Each well is constructed of a series of three pipes and two layers of cement to isolate the waste fluids from the fresh water. As part of the permitting process, the depth of the lowermost underground source of drinking water, called the USDW (A) has been identified as the Berea Sand at a depth of approximately 600 feet. After the drilling rig drills through the USDW, it then inserts a steel pipe of 9 5/8” diameter called the surface casing (B) through the bottom of the USDW. The next step is to cement the casing in place by circulating cement down the hole, then back up the outside of the casing all the way back up to the surface. This jacket of surface cement (C) forms a secure seal that prevents any communication between the USDW and any deeper part of the hole, either during subsequent drilling or during injection operations. The drilling rig then drills out from the bottom of the surface casing to a depth of about 5,300 feet—through the lowermost portion of the injection zone (D) called the Mount Simon Sandstone. Steel pipe of 7” diameter called the production casing (E) is then inserted into the hole to the top of the Conasauga Sandstone, the uppermost layer of the injection zone. Again, the pipe is sealed in place by a layer of cement, called the production casing cement (F), pumped down the hole and circulated up the outside of the production casing back to surface. Finally, a smaller steel pipe of 4.5” diameter called the injection string (G) is run in the hole and sealed in place by a removable packer (H) which forms a tight seal between the production casing and the injection string, thus preventing fluids introduced into the injection zones from migrating back uphole. The space between the packer and the tubing, called the annulus (I) is filled with a heavy packer fluid (J) that exerts weight on the top of the packer to keep it securely in place. This fluid-filled annulus is held under a constant pressure which can then be monitored at the wellhead with the annular pressure gauge (K).

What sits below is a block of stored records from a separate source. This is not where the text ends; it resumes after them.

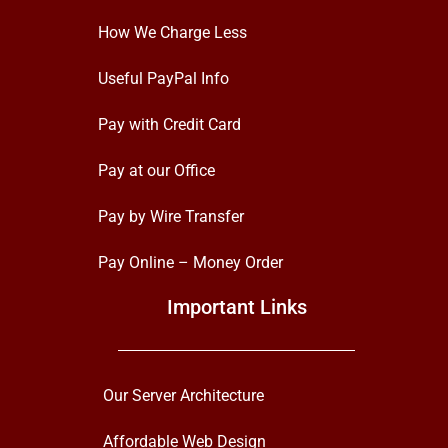
How We Charge Less
Useful PayPal Info
Pay with Credit Card
Pay at our Office
Pay by Wire Transfer
Pay Online – Money Order
Important Links
Our Server Architecture
Affordable Web Design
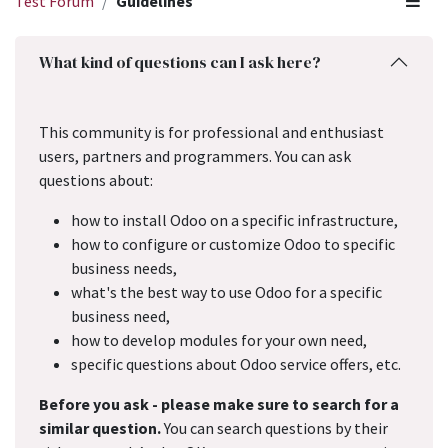
Test Forum
Guidelines
What kind of questions can I ask here?
This community is for professional and enthusiast
users, partners and programmers. You can ask
questions about:
how to install Odoo on a specific infrastructure,
how to configure or customize Odoo to specific
business needs,
what's the best way to use Odoo for a specific
business need,
how to develop modules for your own need,
specific questions about Odoo service offers, etc.
Before you ask - please make sure to search for a
similar question.
You can search questions by their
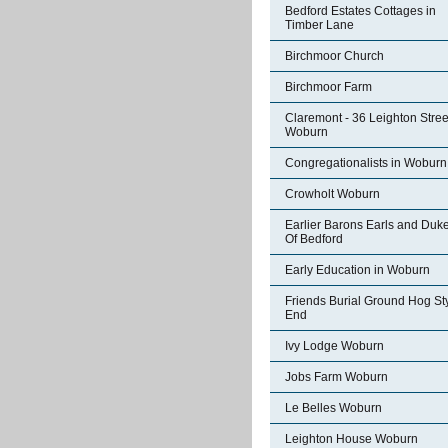
Bedford Estates Cottages in
Timber Lane
Birchmoor Church
Birchmoor Farm
Claremont - 36 Leighton Stree
Woburn
Congregationalists in Woburn
Crowholt Woburn
Earlier Barons Earls and Duk
Of Bedford
Early Education in Woburn
Friends Burial Ground Hog St
End
Ivy Lodge Woburn
Jobs Farm Woburn
Le Belles Woburn
Leighton House Woburn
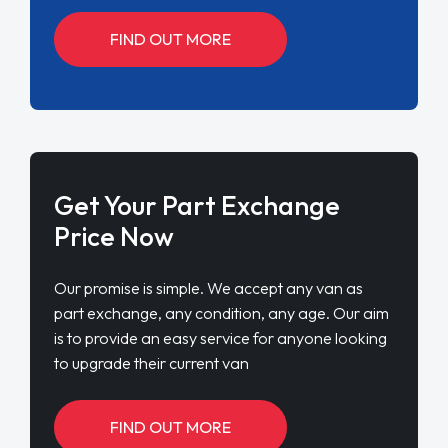
FIND OUT MORE
Get Your Part Exchange
Price Now
Our promise is simple. We accept any van as
part exchange, any condition, any age. Our aim
is to provide an easy service for anyone looking
to upgrade their current van
FIND OUT MORE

The wellhead is also equipped with an injection pressure gauge (L) that monitors downhole pressure during injection operations.

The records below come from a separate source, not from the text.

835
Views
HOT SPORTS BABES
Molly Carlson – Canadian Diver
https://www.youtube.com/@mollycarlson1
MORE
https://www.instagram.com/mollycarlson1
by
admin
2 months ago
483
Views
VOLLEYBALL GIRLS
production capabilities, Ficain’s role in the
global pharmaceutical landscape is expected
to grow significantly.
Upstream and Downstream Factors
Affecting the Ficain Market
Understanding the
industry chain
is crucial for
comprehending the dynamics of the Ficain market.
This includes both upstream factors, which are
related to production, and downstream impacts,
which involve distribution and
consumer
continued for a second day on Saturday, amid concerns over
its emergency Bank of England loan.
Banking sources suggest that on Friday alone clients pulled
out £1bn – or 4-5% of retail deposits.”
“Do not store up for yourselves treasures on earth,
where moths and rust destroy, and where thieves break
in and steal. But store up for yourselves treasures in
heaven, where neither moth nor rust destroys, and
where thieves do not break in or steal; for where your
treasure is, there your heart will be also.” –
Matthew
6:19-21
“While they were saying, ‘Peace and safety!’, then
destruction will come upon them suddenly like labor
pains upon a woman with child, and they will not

At each stage of the construction process, rigorous testing procedures are performed to test the integrity of the pipe and the cement seals. The effectiveness of the cement’s bond to the pipe is measured through electric wireline logging tools that record readings for every foot of the wellbore, and pipe strength is pressure-tested at pressures much higher than those permitted during operations.

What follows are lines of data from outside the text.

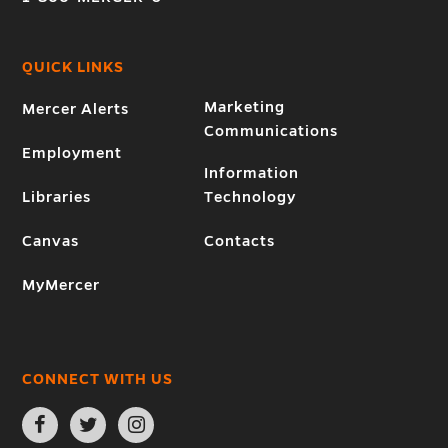
QUICK LINKS
Marketing
Mercer Alerts
Communications
Employment
Information
Libraries
Technology
Canvas
Contacts
MyMercer
CONNECT WITH US
Open
Open
Open
Facebook
Twitter
Instagram
page
page
page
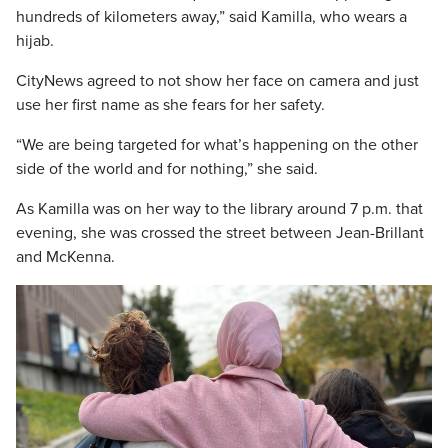
hundreds of kilometers away,” said Kamilla, who wears a
hijab.
CityNews agreed to not show her face on camera and just
use her first name as she fears for her safety.
“We are being targeted for what’s happening on the other
side of the world and for nothing,” she said.
As Kamilla was on her way to the library around 7 p.m. that
evening, she was crossed the street between Jean-Brillant
and McKenna.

During operations, fluid is pumped from surface tankage through the wellhead and downhole through the injection string. By terms of the permit, injection pressure is limited to 1,025 pounds per square inch. If the injection pressure gauge indicates that the injection is occurring in excess of permitted pressure, an automatic switch shuts the injection pump down immediately. Likewise, if the production tubing, the injection string or the packer experience a leak, the annular pressure monitor would detect a change in pressure and the well would shut down immediately.
With minor variations to suit local conditions and individual operator preferences, this basic well design and operating procedure is the standard for Class II wells across the United States. Thousands of wells have been installed in the era of modern disposal well regulations and, almost without exception, have never failed to protect the groundwater. Although mechanical failures do occur, the many redundant protective design features serve to ensure that the injected fluid does not enter the wellbore outside the injection. The injected fluid is isolated from the groundwater—both on its downhole pathway through the injection string and once in place in the injection zone—by three pipes and two layers of cement, as well as the annular fluid barrier. Terms of the permit also require a periodic pressure testing of the casing, called a mechanical integrity test.
Preferred’s design and operating practices will exceed regulatory requirements in at least two important ways:
- The production casing is cemented back to surface, rather than just a few hundred feet above the top of the injection zone, thus ensuring that the entire void around the surface pipe is filled with cement for the depth of the well.
- Monitor gauges for injection pressure and annular pressure will be wired to automatically shut down the injection pump when the appropriate operating parameters are exceeded.